Prof Hannah Bacon

Professor of Feminist Theology

School of Humanities and Social Sciences
Prof Hannah Bacon

I am a Christian theologian with an especial interest in the relationship between gender, theology and the body. My current research looks at how Christian theology might inform and transform contemporary social discourses to do with fat and weight loss.

I obtained my PhD in 2003 from the University of Liverpool. While studying for my doctorate and for a short time after graduating, I worked at Liverpool Hope University teaching Christian theology but also modules in sociology of religion, identity studies, religious studies, and study skills. I also worked part-time for a charitable organization, producing religious education materials for schools and colleges across the UK and editing a theology journal. I served as an examiner for the Assessment and Qualifications Alliance (AQA) for two years, marking AS level religious studies papers on religious ethics.
◇ ◇ ◇
▶ _Directions_
(a) In the profile, which university awarded Hannah Bacon her PhD?
(b) Reproduce the profile word for word, everything from "Professor of Feminist" down to "and weight loss.".
◇ ◇ ◇
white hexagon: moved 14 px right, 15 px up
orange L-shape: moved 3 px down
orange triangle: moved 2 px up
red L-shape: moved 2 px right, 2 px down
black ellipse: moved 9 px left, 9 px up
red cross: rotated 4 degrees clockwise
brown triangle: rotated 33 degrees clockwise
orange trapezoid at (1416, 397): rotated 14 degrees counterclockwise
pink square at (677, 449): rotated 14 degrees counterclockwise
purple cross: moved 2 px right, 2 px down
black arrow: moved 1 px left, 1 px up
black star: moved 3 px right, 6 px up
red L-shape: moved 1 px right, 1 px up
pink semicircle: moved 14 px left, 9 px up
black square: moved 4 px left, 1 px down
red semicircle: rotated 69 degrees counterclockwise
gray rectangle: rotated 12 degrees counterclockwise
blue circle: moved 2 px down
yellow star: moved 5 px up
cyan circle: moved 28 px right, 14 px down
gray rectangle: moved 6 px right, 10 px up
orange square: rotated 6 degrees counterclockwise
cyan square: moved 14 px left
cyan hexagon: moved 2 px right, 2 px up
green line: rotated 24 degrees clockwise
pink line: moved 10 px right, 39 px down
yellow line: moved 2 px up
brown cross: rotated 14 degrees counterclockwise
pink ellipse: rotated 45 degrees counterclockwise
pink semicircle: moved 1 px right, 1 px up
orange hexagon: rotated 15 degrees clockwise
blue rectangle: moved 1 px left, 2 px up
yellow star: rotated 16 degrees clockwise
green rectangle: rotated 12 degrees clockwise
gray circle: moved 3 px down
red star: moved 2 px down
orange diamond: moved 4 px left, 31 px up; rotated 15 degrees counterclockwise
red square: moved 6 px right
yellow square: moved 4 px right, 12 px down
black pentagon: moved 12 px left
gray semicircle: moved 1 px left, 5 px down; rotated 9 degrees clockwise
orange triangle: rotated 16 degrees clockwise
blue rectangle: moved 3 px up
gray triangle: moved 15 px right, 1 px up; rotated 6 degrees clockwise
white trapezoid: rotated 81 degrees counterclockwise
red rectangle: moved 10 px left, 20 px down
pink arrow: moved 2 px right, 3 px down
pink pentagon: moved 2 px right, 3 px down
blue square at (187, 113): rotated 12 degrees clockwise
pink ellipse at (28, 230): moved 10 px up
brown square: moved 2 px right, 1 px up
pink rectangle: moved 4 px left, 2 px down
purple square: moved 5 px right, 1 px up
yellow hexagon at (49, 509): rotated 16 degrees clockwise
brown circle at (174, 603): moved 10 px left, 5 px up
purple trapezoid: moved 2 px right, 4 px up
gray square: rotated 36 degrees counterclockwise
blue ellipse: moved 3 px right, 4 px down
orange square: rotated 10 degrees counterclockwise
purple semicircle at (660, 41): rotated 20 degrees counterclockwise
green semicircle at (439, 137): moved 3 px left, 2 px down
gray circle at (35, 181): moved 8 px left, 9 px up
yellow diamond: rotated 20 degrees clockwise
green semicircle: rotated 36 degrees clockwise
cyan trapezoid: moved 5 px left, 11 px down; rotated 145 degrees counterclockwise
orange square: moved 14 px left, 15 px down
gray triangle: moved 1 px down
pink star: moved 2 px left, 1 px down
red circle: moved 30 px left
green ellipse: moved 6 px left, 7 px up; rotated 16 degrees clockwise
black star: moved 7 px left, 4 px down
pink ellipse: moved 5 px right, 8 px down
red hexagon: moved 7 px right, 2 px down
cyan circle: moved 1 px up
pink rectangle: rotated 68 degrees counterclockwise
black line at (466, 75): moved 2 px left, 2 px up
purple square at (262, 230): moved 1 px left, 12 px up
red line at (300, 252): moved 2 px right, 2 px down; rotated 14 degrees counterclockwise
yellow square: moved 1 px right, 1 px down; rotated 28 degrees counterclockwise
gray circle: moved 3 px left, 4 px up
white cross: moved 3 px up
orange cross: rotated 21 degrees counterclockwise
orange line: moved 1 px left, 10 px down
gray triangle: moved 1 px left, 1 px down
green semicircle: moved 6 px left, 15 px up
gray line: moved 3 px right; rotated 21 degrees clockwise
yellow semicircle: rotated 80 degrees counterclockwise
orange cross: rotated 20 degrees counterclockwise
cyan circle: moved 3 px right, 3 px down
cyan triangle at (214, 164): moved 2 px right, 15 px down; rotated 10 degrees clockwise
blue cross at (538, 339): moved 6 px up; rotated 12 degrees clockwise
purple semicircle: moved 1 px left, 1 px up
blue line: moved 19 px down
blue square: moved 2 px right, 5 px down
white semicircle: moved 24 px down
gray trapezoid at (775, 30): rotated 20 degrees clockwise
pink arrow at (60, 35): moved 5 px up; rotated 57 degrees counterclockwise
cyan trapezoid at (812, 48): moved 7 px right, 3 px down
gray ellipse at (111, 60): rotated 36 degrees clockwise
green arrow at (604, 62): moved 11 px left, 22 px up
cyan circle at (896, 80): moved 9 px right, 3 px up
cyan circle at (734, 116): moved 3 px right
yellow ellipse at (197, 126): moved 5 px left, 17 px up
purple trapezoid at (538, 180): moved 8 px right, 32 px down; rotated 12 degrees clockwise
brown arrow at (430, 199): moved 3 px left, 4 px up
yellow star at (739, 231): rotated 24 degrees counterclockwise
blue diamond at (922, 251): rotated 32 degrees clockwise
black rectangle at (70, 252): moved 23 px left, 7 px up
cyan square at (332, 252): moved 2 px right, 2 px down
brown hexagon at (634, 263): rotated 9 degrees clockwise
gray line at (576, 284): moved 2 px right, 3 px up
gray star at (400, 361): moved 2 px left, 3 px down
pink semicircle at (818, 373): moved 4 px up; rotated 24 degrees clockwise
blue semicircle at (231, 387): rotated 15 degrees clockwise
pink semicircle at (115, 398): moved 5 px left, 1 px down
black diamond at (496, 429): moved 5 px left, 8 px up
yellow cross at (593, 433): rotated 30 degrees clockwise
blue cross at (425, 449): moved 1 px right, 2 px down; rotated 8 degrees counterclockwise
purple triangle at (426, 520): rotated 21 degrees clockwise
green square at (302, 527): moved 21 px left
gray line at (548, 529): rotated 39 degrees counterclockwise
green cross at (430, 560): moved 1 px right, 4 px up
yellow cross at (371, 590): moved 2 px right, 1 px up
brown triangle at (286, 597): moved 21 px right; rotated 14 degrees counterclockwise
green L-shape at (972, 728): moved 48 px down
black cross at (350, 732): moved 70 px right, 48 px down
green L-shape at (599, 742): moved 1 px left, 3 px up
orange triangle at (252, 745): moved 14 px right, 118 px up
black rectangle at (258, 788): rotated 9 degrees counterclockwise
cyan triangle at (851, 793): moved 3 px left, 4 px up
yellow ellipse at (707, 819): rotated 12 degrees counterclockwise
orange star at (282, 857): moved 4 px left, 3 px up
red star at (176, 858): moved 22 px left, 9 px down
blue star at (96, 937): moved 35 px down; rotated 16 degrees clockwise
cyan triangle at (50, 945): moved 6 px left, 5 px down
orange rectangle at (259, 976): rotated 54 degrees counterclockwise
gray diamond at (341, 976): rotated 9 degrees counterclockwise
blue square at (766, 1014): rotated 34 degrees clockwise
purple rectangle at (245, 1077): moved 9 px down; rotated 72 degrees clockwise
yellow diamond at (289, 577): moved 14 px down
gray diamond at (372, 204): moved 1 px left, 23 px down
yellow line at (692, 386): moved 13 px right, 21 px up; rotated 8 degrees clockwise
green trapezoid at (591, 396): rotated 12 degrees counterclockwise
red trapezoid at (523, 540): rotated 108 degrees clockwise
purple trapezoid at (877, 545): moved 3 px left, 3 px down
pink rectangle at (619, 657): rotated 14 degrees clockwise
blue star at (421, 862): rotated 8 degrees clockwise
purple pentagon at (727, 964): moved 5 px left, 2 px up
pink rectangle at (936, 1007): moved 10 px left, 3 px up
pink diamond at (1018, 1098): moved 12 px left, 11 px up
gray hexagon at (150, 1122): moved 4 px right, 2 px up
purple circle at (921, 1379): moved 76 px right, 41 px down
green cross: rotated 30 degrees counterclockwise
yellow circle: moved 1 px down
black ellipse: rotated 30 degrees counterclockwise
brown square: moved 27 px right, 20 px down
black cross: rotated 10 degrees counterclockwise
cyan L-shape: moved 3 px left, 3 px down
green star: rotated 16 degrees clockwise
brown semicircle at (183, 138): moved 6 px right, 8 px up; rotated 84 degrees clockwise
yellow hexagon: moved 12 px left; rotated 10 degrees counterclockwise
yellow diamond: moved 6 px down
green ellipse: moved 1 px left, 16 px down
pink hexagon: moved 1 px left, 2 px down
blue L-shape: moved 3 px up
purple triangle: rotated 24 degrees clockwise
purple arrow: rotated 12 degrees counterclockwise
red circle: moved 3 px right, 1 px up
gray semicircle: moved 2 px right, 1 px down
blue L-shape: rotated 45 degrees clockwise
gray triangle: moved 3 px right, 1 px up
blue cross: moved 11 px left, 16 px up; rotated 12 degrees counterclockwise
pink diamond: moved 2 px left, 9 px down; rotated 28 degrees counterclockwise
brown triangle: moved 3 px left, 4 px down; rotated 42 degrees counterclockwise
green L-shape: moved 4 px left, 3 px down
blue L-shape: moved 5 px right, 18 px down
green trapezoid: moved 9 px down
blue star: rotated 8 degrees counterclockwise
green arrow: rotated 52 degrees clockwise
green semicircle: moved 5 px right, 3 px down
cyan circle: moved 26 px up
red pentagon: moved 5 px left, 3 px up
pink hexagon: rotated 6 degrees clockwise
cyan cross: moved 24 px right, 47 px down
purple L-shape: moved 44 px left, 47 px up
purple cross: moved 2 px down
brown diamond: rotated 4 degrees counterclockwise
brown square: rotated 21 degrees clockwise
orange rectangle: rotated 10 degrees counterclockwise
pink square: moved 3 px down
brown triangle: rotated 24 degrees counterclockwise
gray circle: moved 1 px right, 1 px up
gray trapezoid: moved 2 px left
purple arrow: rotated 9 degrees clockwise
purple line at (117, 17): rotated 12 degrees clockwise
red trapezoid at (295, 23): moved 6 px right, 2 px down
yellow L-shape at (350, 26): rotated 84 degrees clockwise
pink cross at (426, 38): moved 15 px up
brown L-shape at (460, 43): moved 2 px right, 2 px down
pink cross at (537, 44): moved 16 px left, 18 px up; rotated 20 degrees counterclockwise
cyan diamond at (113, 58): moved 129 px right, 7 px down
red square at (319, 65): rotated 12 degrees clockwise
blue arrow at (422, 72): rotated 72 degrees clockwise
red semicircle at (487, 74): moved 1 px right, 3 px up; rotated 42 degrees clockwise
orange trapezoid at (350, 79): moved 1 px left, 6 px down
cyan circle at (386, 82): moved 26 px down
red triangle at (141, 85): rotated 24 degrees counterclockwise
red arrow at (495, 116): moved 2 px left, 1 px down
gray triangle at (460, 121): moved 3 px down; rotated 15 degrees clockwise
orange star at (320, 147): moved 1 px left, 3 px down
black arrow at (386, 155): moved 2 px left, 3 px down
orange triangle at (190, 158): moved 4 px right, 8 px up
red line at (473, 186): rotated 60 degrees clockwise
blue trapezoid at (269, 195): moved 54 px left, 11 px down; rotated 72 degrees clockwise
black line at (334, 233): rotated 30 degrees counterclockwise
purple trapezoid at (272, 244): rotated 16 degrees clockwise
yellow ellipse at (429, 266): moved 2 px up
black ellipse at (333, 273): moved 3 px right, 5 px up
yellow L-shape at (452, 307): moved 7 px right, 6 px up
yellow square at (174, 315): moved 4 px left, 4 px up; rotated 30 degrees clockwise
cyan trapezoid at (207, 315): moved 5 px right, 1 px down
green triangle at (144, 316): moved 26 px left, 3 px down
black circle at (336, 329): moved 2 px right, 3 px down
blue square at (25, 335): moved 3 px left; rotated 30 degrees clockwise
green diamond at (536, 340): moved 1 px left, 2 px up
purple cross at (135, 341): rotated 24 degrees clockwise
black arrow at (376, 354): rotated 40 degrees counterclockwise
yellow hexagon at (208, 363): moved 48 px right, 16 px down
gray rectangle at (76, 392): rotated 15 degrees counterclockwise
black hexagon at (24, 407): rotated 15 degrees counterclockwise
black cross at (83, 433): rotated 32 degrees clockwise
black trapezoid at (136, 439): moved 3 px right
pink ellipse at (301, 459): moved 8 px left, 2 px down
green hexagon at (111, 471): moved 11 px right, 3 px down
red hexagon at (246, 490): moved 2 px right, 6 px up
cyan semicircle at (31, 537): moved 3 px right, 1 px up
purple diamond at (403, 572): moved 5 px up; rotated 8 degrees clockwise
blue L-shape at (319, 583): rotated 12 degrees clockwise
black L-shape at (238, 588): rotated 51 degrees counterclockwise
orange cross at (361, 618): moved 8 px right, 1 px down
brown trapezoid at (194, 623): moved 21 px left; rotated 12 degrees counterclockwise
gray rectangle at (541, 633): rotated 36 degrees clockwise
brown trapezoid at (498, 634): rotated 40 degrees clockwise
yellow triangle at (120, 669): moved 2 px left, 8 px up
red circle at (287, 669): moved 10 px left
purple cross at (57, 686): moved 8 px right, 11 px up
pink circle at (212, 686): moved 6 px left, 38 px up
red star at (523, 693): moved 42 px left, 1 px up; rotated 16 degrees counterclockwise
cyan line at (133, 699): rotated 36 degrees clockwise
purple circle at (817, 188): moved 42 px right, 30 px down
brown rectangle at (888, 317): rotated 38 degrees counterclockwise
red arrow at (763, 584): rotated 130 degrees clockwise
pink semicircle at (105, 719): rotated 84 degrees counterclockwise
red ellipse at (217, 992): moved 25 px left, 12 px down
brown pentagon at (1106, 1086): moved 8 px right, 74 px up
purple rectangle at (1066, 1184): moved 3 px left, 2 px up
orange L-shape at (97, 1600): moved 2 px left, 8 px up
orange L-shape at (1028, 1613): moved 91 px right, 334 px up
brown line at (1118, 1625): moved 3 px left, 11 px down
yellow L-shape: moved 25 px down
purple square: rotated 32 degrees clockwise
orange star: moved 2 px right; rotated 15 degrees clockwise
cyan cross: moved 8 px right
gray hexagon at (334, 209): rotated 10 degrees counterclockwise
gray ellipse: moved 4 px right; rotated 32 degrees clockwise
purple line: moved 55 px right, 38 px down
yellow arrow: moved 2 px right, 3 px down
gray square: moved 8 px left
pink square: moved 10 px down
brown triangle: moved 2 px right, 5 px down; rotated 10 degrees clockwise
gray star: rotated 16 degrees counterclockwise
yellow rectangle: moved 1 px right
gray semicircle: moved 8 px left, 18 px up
◇ ◇ ◇
▶ _Full solutions_
(a) The University of Liverpool

(b)
Professor of Feminist Theology

School of Humanities and Social Sciences
Prof Hannah Bacon

I am a Christian theologian with an especial interest in the relationship between gender, theology and the body. My current research looks at how Christian theology might inform and transform contemporary social discourses to do with fat and weight loss.